We soon learned I could not be weaned off of the IV medications and would need a permanent line, and a heart transplant. They ran a whole bunch of tests and fed me from a menu like all good hospitals. After some tense waiting, I was accepted onto the list of names needing new necessities, in this case, a new heart. No more going home for me. CHOC would be my new home because I needed so much medical care to keep me alive.

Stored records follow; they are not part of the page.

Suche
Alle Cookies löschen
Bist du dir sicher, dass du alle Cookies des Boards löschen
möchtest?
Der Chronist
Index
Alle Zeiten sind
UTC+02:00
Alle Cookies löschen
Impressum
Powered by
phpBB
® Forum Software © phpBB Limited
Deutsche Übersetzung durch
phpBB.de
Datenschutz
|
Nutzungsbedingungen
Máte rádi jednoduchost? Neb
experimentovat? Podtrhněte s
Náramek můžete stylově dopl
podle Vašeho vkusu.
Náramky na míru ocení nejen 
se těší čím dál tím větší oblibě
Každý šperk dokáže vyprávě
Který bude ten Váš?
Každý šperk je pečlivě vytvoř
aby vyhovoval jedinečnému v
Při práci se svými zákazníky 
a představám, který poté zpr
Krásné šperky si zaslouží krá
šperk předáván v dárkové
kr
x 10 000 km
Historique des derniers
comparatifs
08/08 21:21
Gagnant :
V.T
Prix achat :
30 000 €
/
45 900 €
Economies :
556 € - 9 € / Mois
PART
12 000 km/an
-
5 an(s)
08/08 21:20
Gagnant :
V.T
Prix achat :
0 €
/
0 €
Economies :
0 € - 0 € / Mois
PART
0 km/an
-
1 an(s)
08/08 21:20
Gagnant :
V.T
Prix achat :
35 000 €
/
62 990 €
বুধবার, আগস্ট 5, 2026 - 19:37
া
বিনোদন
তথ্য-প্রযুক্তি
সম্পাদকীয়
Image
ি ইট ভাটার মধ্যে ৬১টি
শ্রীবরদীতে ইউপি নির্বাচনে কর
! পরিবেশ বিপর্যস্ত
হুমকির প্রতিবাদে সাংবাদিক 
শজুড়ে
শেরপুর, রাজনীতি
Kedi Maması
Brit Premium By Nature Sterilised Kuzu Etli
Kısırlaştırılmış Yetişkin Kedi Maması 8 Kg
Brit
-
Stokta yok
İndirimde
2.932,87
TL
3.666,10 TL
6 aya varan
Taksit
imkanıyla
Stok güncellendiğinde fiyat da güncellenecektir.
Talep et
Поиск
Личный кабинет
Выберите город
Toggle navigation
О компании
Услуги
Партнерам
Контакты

            Now the long wait began. I developed more symptoms as my heart worked less. I had shortness of breath and strange headaches and a stomach ache that hurt sharply. During the night my legs would shake. It hurt. I felt achy all over. We tried little things like massage or blankets, but nothing made it go away. It did not relent because my heart could not pump strong enough to get the blood it really needed. Not my stomach so I couldn’t digest foods. Not my legs, so they fell asleep. Not my head so it ached.

            In the darkest of moment of the night, the NP (Nurse Practitioner) walked in with news, “A heart is waiting for you in the OR.” It was for me. It was in peak condition and we could go down for operation right now. The only thing I could do was smile with my eyes, and shake myself. I was the most delighted I had ever been. I just prayed a prayer, “Thank you God, I am so happy!” over and over again. 

            Because of my transplant, I have learned, most importantly, the value of having a family and church body to go with you through tough times. I never before knew how much I was loved. Yet nothing compares to learning what true peace and true happiness feel like. It’s not like the happiness on Christmas morning, but a taste of what it might be like to be in heaven. 

Ian’s brother, Micah, is just starting his heart transplant journey. In December 2016 it was decided to expand the COTA for Team Ian R fundraising efforts to include Micah as well. Micah has watched his older brother go through the grueling transplant journey. Micah has told his mom he is terrified to endure the same experience, but having Ian on the other side of a heart transplant is giving him hope.

When Ian and Micah were diagnosed with Fukuyama Muscular Dystrophy they became the ‘first’ known people to have this genotype. Because they are a new discovery, the prognosis of their disease is unknown. “What a relief it is to know that despite all of the uncertainties, both Ian and Micah are COTA Kids and we can receive assistance with transplant-related expenses,” Jill said.

“Our family has two medically fragile kids, which means there are many stressors and uncertainties. The Children’s Organ Transplant Association (COTA) has been here to support us emotionally and financially. COTA’s staff members have been compassionate and encouraging cheerleaders for us and our volunteers. COTA stepped in and became a source of hope for our family just like they are for other transplant families throughout the nation,” said Jill and Randy.

“COTA is true to its vision in being the Most Trusted Leader Supporting Transplant Families,” said Jill. “COTA gave us HOPE that people really do receive transplants, survive transplants and live long and healthy lives with their new life-saving organs. COTA, and the generosity of so many supporters, continues to alleviate our huge financial stress.”

This Valentine’s Day, Ian and Micah will likely be eating their favorite foods and doing their favorite things, which will undoubtedly include making music, cooking, target shooting and telling jokes. On February 27th Ian will celebrate his milestone 16th birthday. It is indeed a month full of joy and promise for COTA’s Rogers family. Jill and Randy will be remembering Ian’s heart donor angel with love, and will be praying that when the time comes, another heart angel will be there for Micah as well.

Happy Valentine’s Day Rogers Family from your COTA Family!